━━ Entries shown ━━

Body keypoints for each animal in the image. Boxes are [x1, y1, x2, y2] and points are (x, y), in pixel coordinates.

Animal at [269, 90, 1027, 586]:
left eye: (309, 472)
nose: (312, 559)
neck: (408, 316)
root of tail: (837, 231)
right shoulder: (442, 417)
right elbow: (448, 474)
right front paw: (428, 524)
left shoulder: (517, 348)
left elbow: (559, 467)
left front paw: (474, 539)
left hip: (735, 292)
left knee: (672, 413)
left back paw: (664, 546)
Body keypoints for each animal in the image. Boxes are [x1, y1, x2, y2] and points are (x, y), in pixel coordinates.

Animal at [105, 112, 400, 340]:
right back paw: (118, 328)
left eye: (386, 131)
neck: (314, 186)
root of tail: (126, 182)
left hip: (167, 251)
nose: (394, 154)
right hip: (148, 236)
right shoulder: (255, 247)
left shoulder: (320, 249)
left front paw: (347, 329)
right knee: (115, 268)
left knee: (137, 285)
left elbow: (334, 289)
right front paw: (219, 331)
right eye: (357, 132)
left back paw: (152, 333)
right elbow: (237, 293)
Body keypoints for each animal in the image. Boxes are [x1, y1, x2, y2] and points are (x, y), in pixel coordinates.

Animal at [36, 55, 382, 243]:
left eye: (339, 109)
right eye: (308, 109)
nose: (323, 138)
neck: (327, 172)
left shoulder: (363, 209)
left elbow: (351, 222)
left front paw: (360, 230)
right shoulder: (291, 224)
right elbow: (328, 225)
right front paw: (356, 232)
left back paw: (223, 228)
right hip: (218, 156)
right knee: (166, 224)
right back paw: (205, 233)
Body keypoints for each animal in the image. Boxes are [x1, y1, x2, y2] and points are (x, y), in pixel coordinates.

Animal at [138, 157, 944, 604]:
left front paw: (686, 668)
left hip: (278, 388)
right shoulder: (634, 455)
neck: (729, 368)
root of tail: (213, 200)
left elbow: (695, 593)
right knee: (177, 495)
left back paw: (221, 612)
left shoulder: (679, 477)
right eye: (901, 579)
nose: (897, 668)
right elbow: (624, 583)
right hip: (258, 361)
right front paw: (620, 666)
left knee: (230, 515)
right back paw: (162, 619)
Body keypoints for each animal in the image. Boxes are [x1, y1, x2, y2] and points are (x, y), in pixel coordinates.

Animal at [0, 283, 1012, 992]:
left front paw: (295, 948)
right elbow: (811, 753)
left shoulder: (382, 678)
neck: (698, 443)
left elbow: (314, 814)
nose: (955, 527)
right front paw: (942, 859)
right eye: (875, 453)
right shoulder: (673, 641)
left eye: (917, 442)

━━━

Aim of the exercise - Find the lines in the entries above where "shoulder" occurs, and copy each of them.

Your solution -
right shoulder: (442, 417)
left shoulder: (517, 348)
right shoulder: (255, 247)
left shoulder: (320, 249)
left shoulder: (363, 209)
right shoulder: (291, 224)
right shoulder: (634, 455)
left shoulder: (679, 477)
left shoulder: (382, 678)
right shoulder: (673, 641)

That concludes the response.